The two extremes of win/lose behavior are to avoid conflicts altogether, or to race about with our swords sharpened and rattling. Mercy, when viewed with a win/lose attitude about life’s exchanges means we either strike out to crush our opponents, or we sacrifice ourselves to save others. As John Sorensen told me another extreme takes place. In the face of conflicts, many of us freeze, unable to act at all. We are shaken into inaction by our history of disturbing wins and painful loses.

In the case of emulating the Father’s mercy we’re talking about intimacy at the deepest of levels. Creator to creature, where the creator sets up the exchange between us by saying that we should be merciful because he’s going to reward us beyond our wildest dreams. 

Perhaps we’re looking for a higher reason for being like the Father. We should emulate Mother Teresa or Gandhi or Buddha, and so on. We should be philosophers or saviors or martyrs. We may imagine ourselves unworthy to be like these great ones. 

These people are fine, but Jesus told us to be like the Father. The Father told us to listen to Jesus. The Spirit whispers the ways that we should go. God is with us now. We have a living, loving Father walking with us.

We are each saints in the making. Compassion, peace, and contemplation come through our relationship to God. If we let him, he’ll fashion us into what we always wanted anyway. God teaches us when we forgive and give gifts. These behaviors have no place for the time-consuming processes of judgment and condemnation. The most difficult of concepts, like mercy, are like that. They are reformative, transparent, and even foolish looking. They come with simple sounding expectations — forgive and give gifts. 
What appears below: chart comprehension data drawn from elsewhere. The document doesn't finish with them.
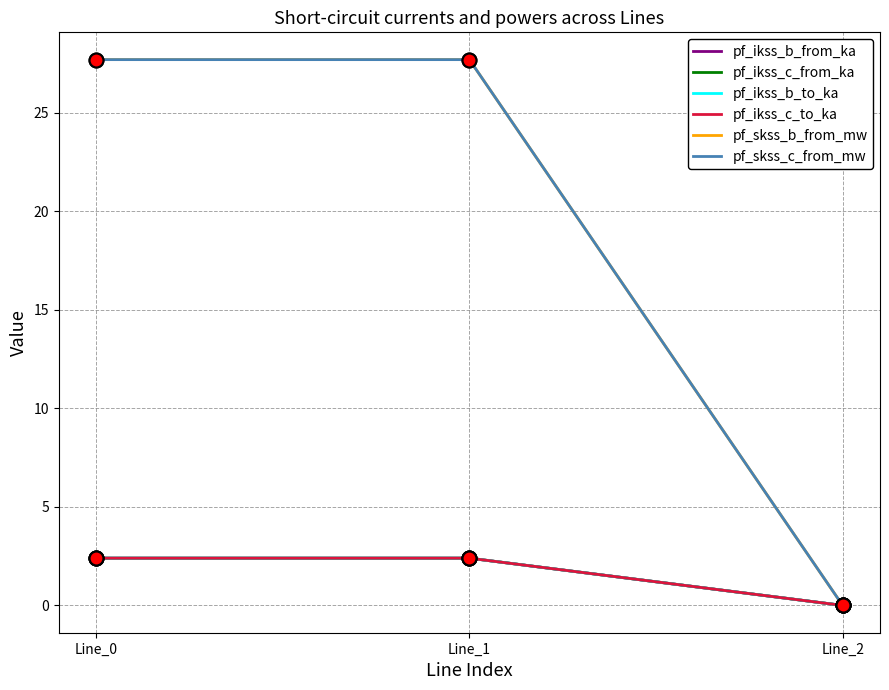

What are all the series names shown in the legend?

pf_ikss_b_from_ka, pf_ikss_c_from_ka, pf_ikss_b_to_ka, pf_ikss_c_to_ka, pf_skss_b_from_mw, pf_skss_c_from_mw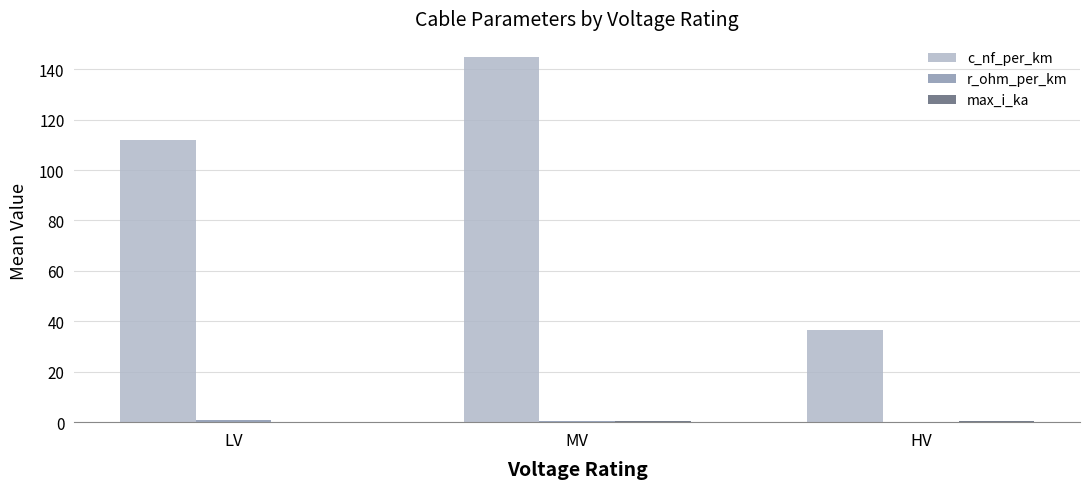

True or false: c_nf_per_km has a value of 36.4 at HV.

True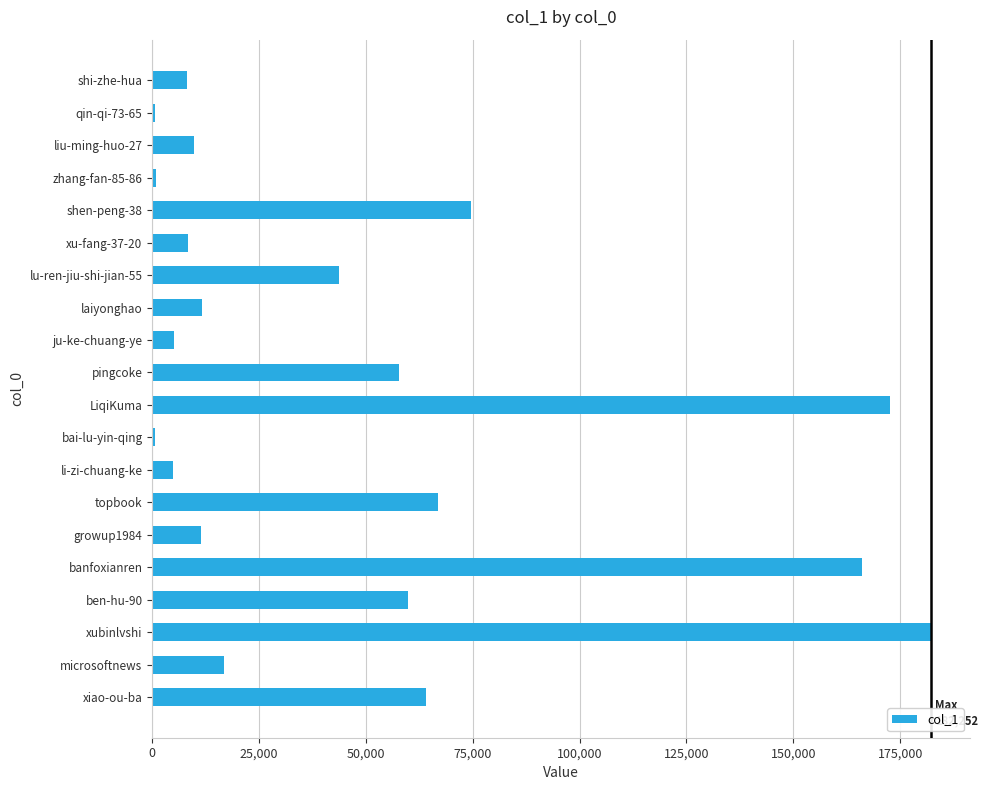

Is it true that the value at lu-ren-jiu-shi-jian-55 is 66479?

False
God's truths in concept and word come to us as admonitions that may seem offensive and paternal. Well, they are. This is the eternal Father we're listening to, through the brother we have in Jesus. The Holy Spirit will not let go of the Father's admonition. Our hearts and minds have this written out as many times as God knows is necessary for our understanding.

Forgive and you will be forgiven.
Give and gifts will be given to you;
a good measure, packed together, shaken down, and overflowing,
will be poured into your lap.
For the measure with which you measure
will in return be measured out to you.